Pray god you find a better life than mine,
the father who begot you” (p 249).
But Creon interrupts him before he really has a chance to create his own closure to leaving. Laid bare in the realization of his smallness and his foolishness, Oedipus is suddenly wrenched from the only warm and living bodies left to him as family, from the home he has known so long, and deprived of even the shred of the dignity he ought to be allowed as a human being, it is not surprising that he finally resorts to childish stubbornness, ‘clutching his daughters’ and crying “No – don’t take them away from me, not now! No, no, no!” (p 250).
He is rewarded with the following insult:
“Still the king, the master of all things?
No more: here your power ends.
None of your power follows you through life” (p 250).
Often seen in light of the philosophical questions of destiny and the limits of human will, motive, and power, the human elements of this story can be easily overlooked or misread. It seems to me that it is not Oedipus’ temper that undoes him: it’s his inward-looking eyes. All he can see is himself and the huge importance of this terrible prophesy for his life. Perhaps he does really know Love (his daughters, for example), but it is through a veil which blinds him – especially in his fury – as surely as he is blind upon exiting the stage for the final time. Fundamentally it is his particular idea of his own importance which allows him to ignore everything else important which could have given him the sight to avoid disaster. But in any case, it is true that the anger is the tool, if not the source, of his undoing.
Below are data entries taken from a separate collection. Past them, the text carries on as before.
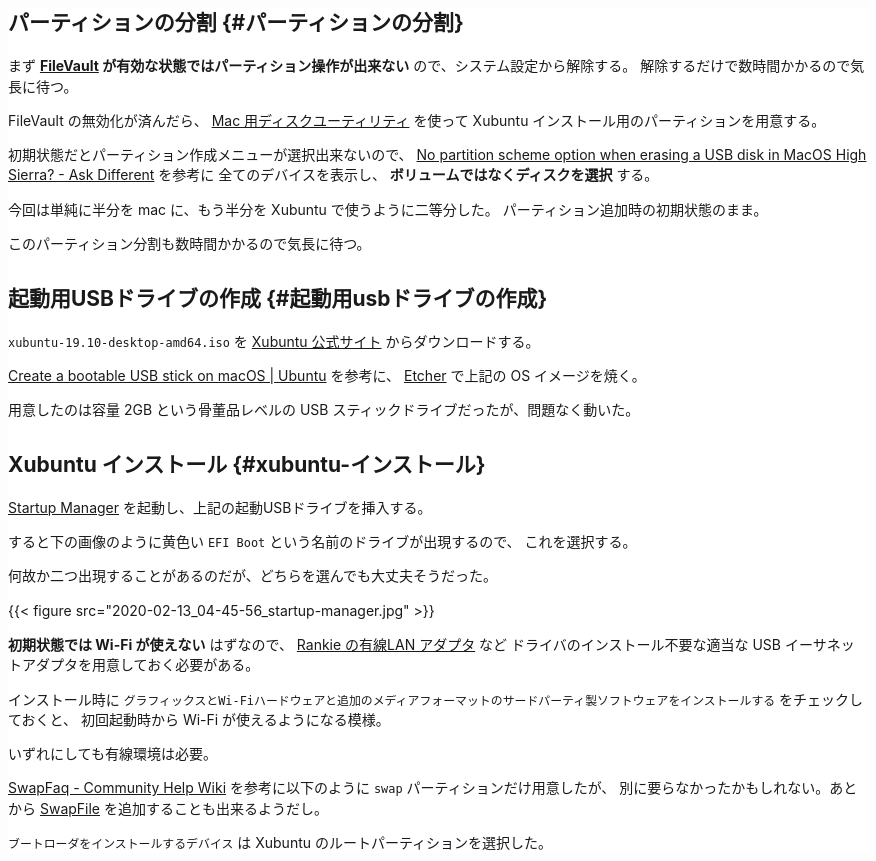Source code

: ## パーティションの分割 {#パーティションの分割}

まず **[FileVault](https://support.apple.com/ja-jp/HT204837) が有効な状態ではパーティション操作が出来ない** ので、システム設定から解除する。
解除するだけで数時間かかるので気長に待つ。

FileVault の無効化が済んだら、 [Mac 用ディスクユーティリティ](https://support.apple.com/ja-jp/guide/disk-utility/welcome/mac) を使って Xubuntu インストール用のパーティションを用意する。

初期状態だとパーティション作成メニューが選択出来ないので、
[No partition scheme option when erasing a USB disk in MacOS High Sierra? - Ask Different](https://apple.stackexchange.com/questions/304131/no-partition-scheme-option-when-erasing-a-usb-disk-in-macos-high-sierra) を参考に
全てのデバイスを表示し、 **ボリュームではなくディスクを選択** する。

今回は単純に半分を mac に、もう半分を Xubuntu で使うように二等分した。
パーティション追加時の初期状態のまま。

このパーティション分割も数時間かかるので気長に待つ。


## 起動用USBドライブの作成 {#起動用usbドライブの作成}

`xubuntu-19.10-desktop-amd64.iso` を [Xubuntu 公式サイト](https://xubuntu.org/download) からダウンロードする。

[Create a bootable USB stick on macOS | Ubuntu](https://ubuntu.com/tutorials/tutorial-create-a-usb-stick-on-macos) を参考に、 [Etcher](https://www.balena.io/etcher/) で上記の OS イメージを焼く。

用意したのは容量 2GB という骨董品レベルの USB スティックドライブだったが、問題なく動いた。


## Xubuntu インストール {#xubuntu-インストール}

[Startup Manager](https://support.apple.com/ja-jp/HT202796) を起動し、上記の起動USBドライブを挿入する。

すると下の画像のように黄色い `EFI Boot` という名前のドライブが出現するので、
これを選択する。

何故か二つ出現することがあるのだが、どちらを選んでも大丈夫そうだった。

{{< figure src="2020-02-13_04-45-56_startup-manager.jpg" >}}

**初期状態では Wi-Fi が使えない** はずなので、 [Rankie の有線LAN アダプタ](https://amzn.to/2OPxvW3) など
ドライバのインストール不要な適当な USB イーサネットアダプタを用意しておく必要がある。

インストール時に
`グラフィックスとWi-Fiハードウェアと追加のメディアフォーマットのサードパーティ製ソフトウェアをインストールする` をチェックしておくと、
初回起動時から Wi-Fi が使えるようになる模様。

いずれにしても有線環境は必要。

[SwapFaq - Community Help Wiki](https://help.ubuntu.com/community/SwapFaq) を参考に以下のように `swap` パーティションだけ用意したが、
別に要らなかったかもしれない。あとから [SwapFile](https://wiki.archlinux.org/index.php/Swap#Swap%5Ffile) を追加することも出来るようだし。

`ブートローダをインストールするデバイス` は Xubuntu のルートパーティションを選択した。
However I believe that at the very end of the play, in the last page of script, Oedipus is finally humbled such that he can look outside himself – put himself in others’ shoes – and live a good life. Blind as he has made himself, this time when he truly begins to grieve is the first time in his life when his vision has been unclouded by the rage the prophesy intensified and permanently installed in his way of living. The tears shed quench the bonfire of his heart and all that is left are ashes. But before the Phoenix can rise. . . Personal shaming from a relative. And exile. He is given no chance, now. He has learned, but he is thoroughly defeated by his own brother-in-law. Of heroism and durability one sees little here. But of Grace? Nothing.